The energy of the selected ions is increased by application of a supplemental resonance excitation voltage applied to all segments of two rods located on the X-axis. This increase of energy causes dissociation of the selected ions due to collisions with damping gas. The product ions formed are retained in the trapping field. Scanning the contents of the trap to produce a mass spectrum is accomplished by linearly increasing the RF voltage applied to all sections of the trap and utilizing a supplemental resonance ejection voltage. These changes sequentially move ions from within the stability diagram to a position where they become unstable in the x-direction and leave the trapping field for detection. Ions are accelerated into two high voltage dynodes where ions produce secondary electrons. This signal is subsequently amplified by two electron multipliers and the analog signals are then integrated together and digitized.

==Combination with other mass analyzers==
LITs can be used as stand alone mass analyzers, and they can be combined with other mass analyzers, such as 3D Paul ion traps, TOF mass spectrometers, FTMS, and other kind of mass analyzers.

=== Linear traps and 3D trap===
3D ion trap (or Paul trap) mass spectrometers are widely used but have limitations. With a continuous source, such as one utilizing electrospray ionization (ESI), ions generated while the 3D trap is processing other ions are not used, thereby limiting the duty cycle. Furthermore, the total number of ions that can be stored in a 3D ion trap is limited by space charge effects. Combining a linear trap with a 3D trap can help overcome these limitations.

Recently, Hardman and Makarov have described the use of a linear quadrupole trap to store ions formed by ESI for injection into an orbitrap mass analyzer. Ions passed through an orifice and skimmer, a quadrupole ion guide for ion cooling and then entered the quadrupole storage trap. The quadrupole trap has two rod sets; short rods near the exit were biased so that most ions accumulated in this region.

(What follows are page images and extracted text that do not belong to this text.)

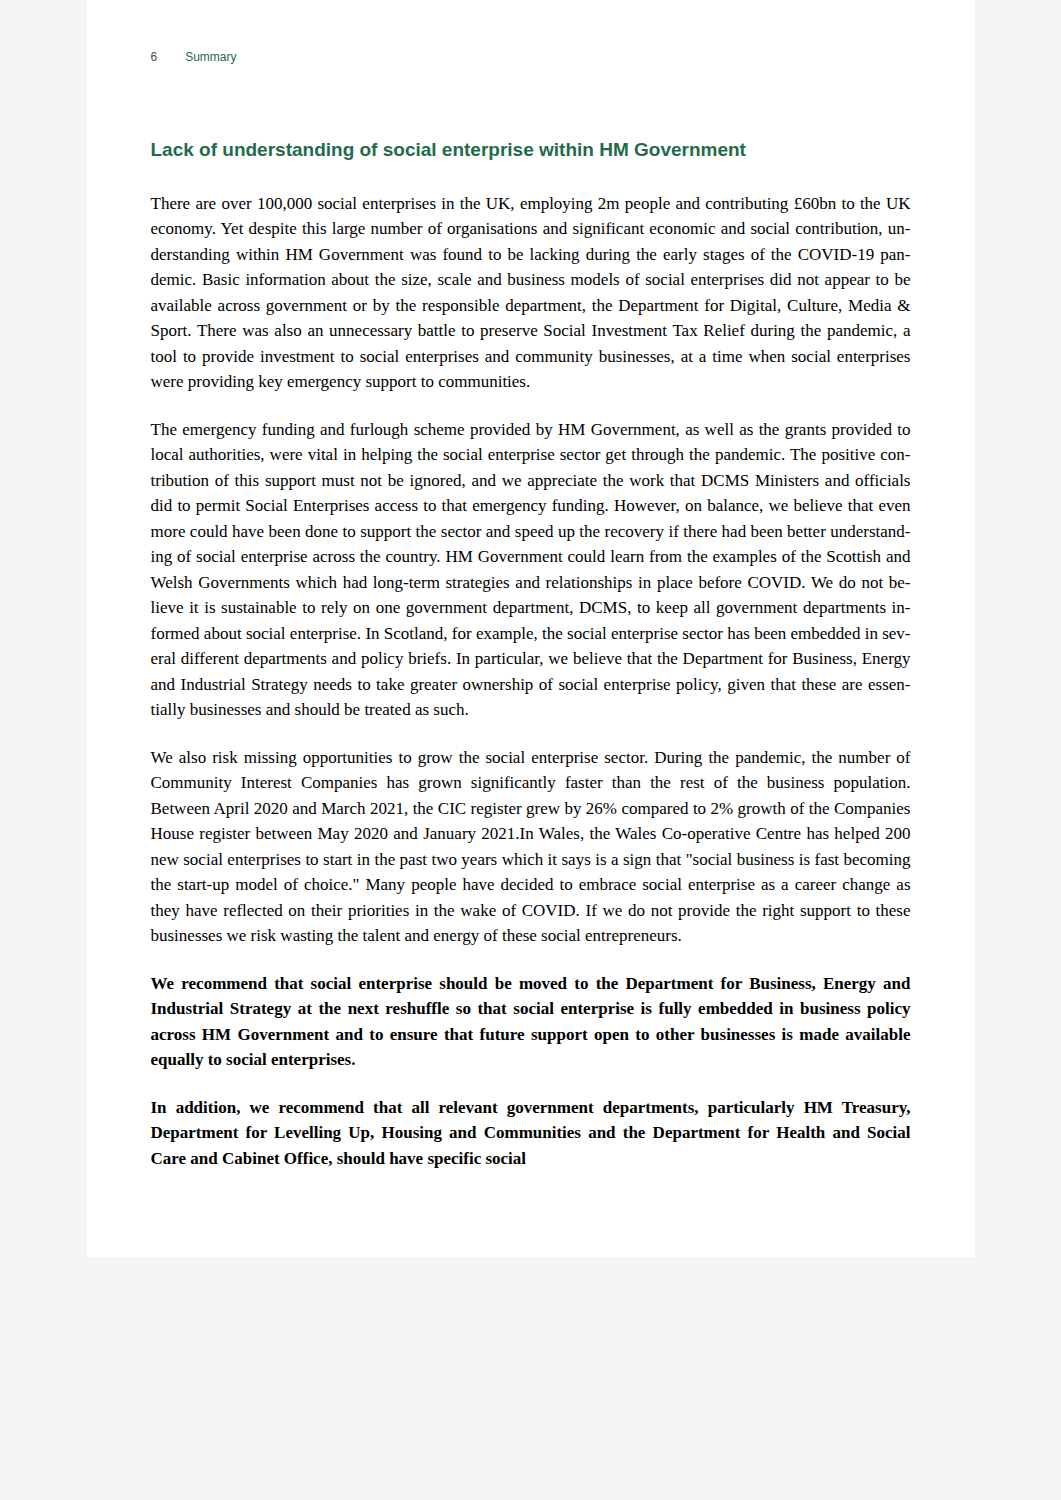6 Summary
Lack of understanding of social enterprise within HM Government
There are over 100,000 social enterprises in the UK, employing 2m people and contributing £60bn to the UK economy. Yet despite this large number of organisations and significant economic and social contribution, understanding within HM Government was found to be lacking during the early stages of the COVID-19 pandemic. Basic information about the size, scale and business models of social enterprises did not appear to be available across government or by the responsible department, the Department for Digital, Culture, Media & Sport. There was also an unnecessary battle to preserve Social Investment Tax Relief during the pandemic, a tool to provide investment to social enterprises and community businesses, at a time when social enterprises were providing key emergency support to communities.
The emergency funding and furlough scheme provided by HM Government, as well as the grants provided to local authorities, were vital in helping the social enterprise sector get through the pandemic. The positive contribution of this support must not be ignored, and we appreciate the work that DCMS Ministers and officials did to permit Social Enterprises access to that emergency funding. However, on balance, we believe that even more could have been done to support the sector and speed up the recovery if there had been better understanding of social enterprise across the country. HM Government could learn from the examples of the Scottish and Welsh Governments which had long-term strategies and relationships in place before COVID. We do not believe it is sustainable to rely on one government department, DCMS, to keep all government departments informed about social enterprise. In Scotland, for example, the social enterprise sector has been embedded in several different departments and policy briefs. In particular, we believe that the Department for Business, Energy and Industrial Strategy needs to take greater ownership of social enterprise policy, given that these are essentially businesses and should be treated as such.
We also risk missing opportunities to grow the social enterprise sector. During the pandemic, the number of Community Interest Companies has grown significantly faster than the rest of the business population. Between April 2020 and March 2021, the CIC register grew by 26% compared to 2% growth of the Companies House register between May 2020 and January 2021.In Wales, the Wales Co-operative Centre has helped 200 new social enterprises to start in the past two years which it says is a sign that "social business is fast becoming the start-up model of choice." Many people have decided to embrace social enterprise as a career change as they have reflected on their priorities in the wake of COVID. If we do not provide the right support to these businesses we risk wasting the talent and energy of these social entrepreneurs.
We recommend that social enterprise should be moved to the Department for Business, Energy and Industrial Strategy at the next reshuffle so that social enterprise is fully embedded in business policy across HM Government and to ensure that future support open to other businesses is made available equally to social enterprises.
In addition, we recommend that all relevant government departments, particularly HM Treasury, Department for Levelling Up, Housing and Communities and the Department for Health and Social Care and Cabinet Office, should have specific social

Because the orbitrap requires that ions be injected in very short pulses, kilovolt ion extraction potentials were applied to the exit aperture. Flight times of ions to the orbitrap were mass dependent, but for a given mass, ions were injected in bunches less than 100 nanoseconds wide (fwhm).

=== Linear traps and TOF ===
A TOF mass spectrometer can also have a low-duty cycle when coupled with a continuous ion source. Combining an ion trap with a TOF mass analyzer can improve the duty cycle. Both 3D and linear traps have been combined with TOF mass analyzers. A trap can also add MSn capabilities to the system.

=== Linear trap and FTICR===
Linear traps can be used to improve the performance of FT-ICR (or FTMS) systems. As with 3D ion traps, the duty cycle can be increased to nearly 100% if ions are accumulated in a linear trap, while the FTMS performs other functions. Unwanted ions that can cause space charge problems in the FTMS can be ejected in the linear trap to improve the resolution, sensitivity, and dynamic range of the system, although the system parameters used to optimize such signal characteristics co-vary with one another.

=== Linear trap and triple quadrupole===
The combination of triple quadrupole MS with LIT technology in the form of an instrument of configuration QqLIT, using axial ejection, is particularly interesting, because this instrument retains the classical triple quadrupole scan functions such as selected reaction monitoring (SRM), product ion (PI), neutral loss (NL) and precursor ion (PC) while also providing access to sensitive ion trap experiments. For small molecules, quantitative and qualitative analysis can be performed using the same instrument.

In addition, for peptide analysis, the enhanced multiply charged (EMC) scan allows an increase in selectivity, while the time-delayed fragmentation (TDF) scan provides additional structural information.
In the case of the QqLIT, the uniqueness of the instrument is that the same mass analyzer Q3 can be run in two different modes. This allows very powerful scan combinations when performing information-dependent data acquisition.